Dataset excerpts:
● ● ●
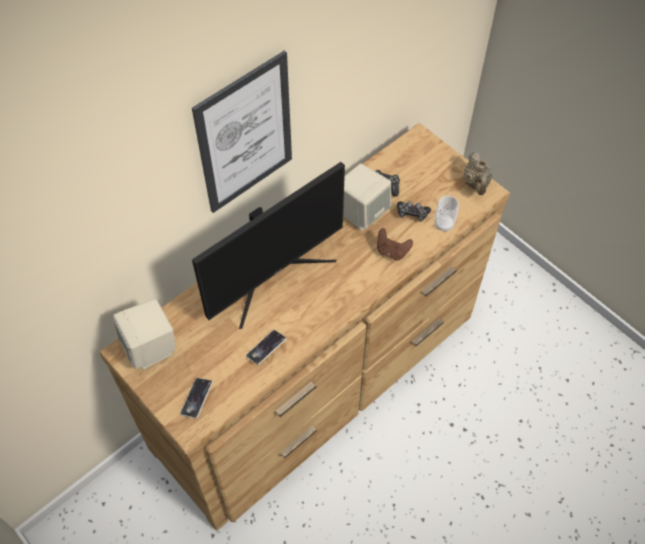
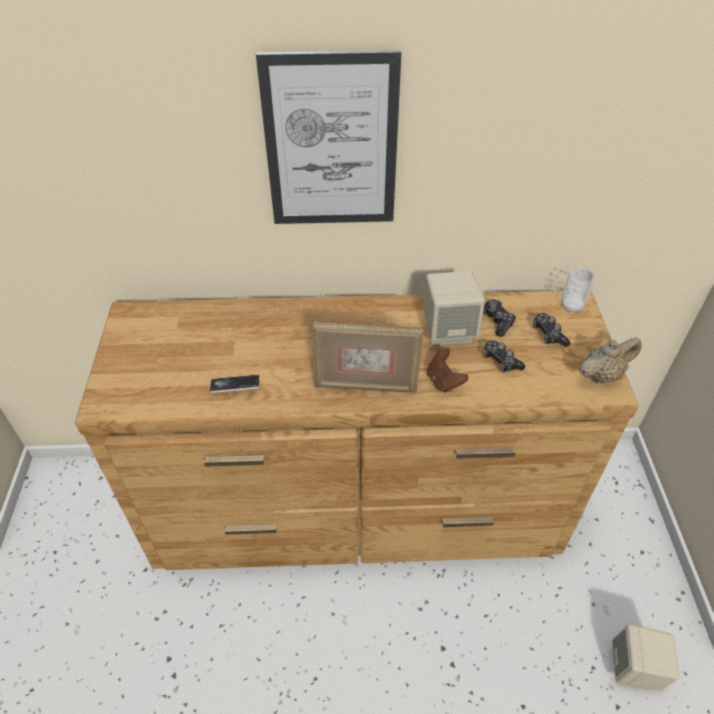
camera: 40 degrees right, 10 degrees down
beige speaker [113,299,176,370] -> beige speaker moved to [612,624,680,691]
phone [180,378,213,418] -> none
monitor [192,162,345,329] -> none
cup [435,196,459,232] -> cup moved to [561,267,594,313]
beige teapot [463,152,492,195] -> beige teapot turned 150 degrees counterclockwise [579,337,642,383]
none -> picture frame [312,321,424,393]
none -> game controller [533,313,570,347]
● ● ●
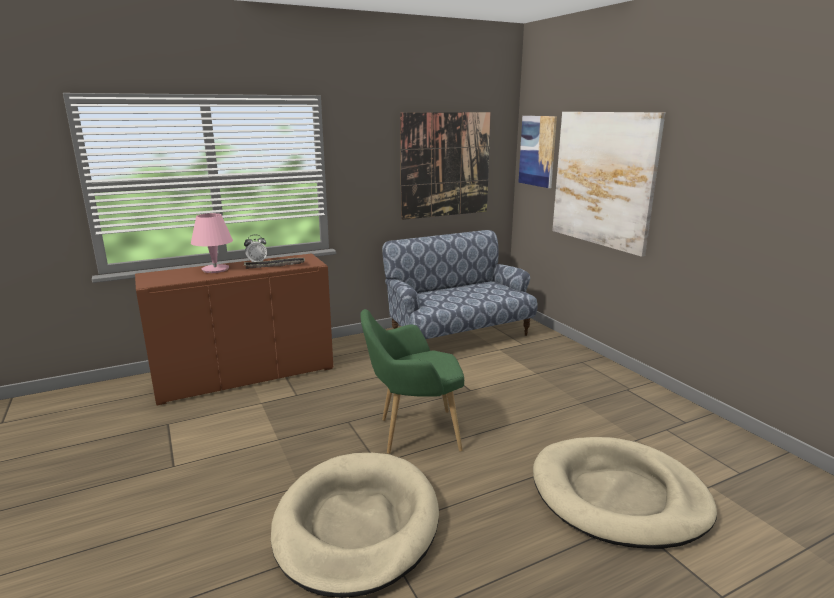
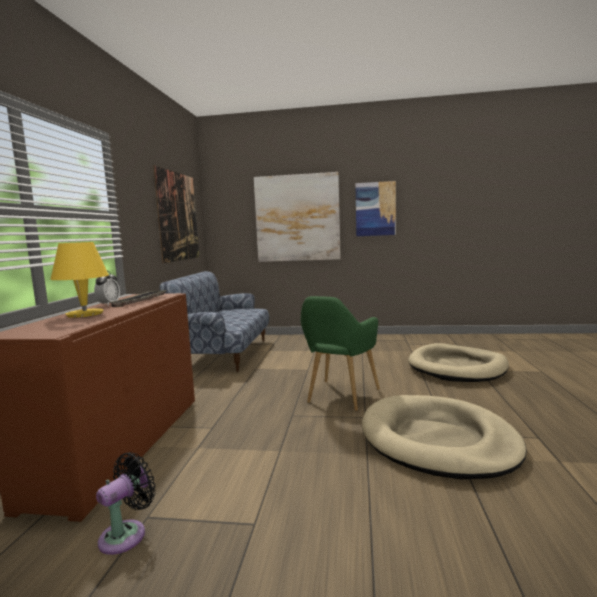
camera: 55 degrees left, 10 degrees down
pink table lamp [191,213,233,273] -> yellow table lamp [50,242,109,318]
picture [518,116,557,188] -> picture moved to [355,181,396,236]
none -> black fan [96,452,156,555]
● ● ●
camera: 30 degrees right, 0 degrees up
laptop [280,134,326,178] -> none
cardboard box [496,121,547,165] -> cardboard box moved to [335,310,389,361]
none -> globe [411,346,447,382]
● ● ●
Which lines run from the one holding "cardboard box [496,121,547,165]" through the one holding "none -> globe [411,346,447,382]" in the records above? Repeat them exactly, both included, and nothing more.

cardboard box [496,121,547,165] -> cardboard box moved to [335,310,389,361]
none -> globe [411,346,447,382]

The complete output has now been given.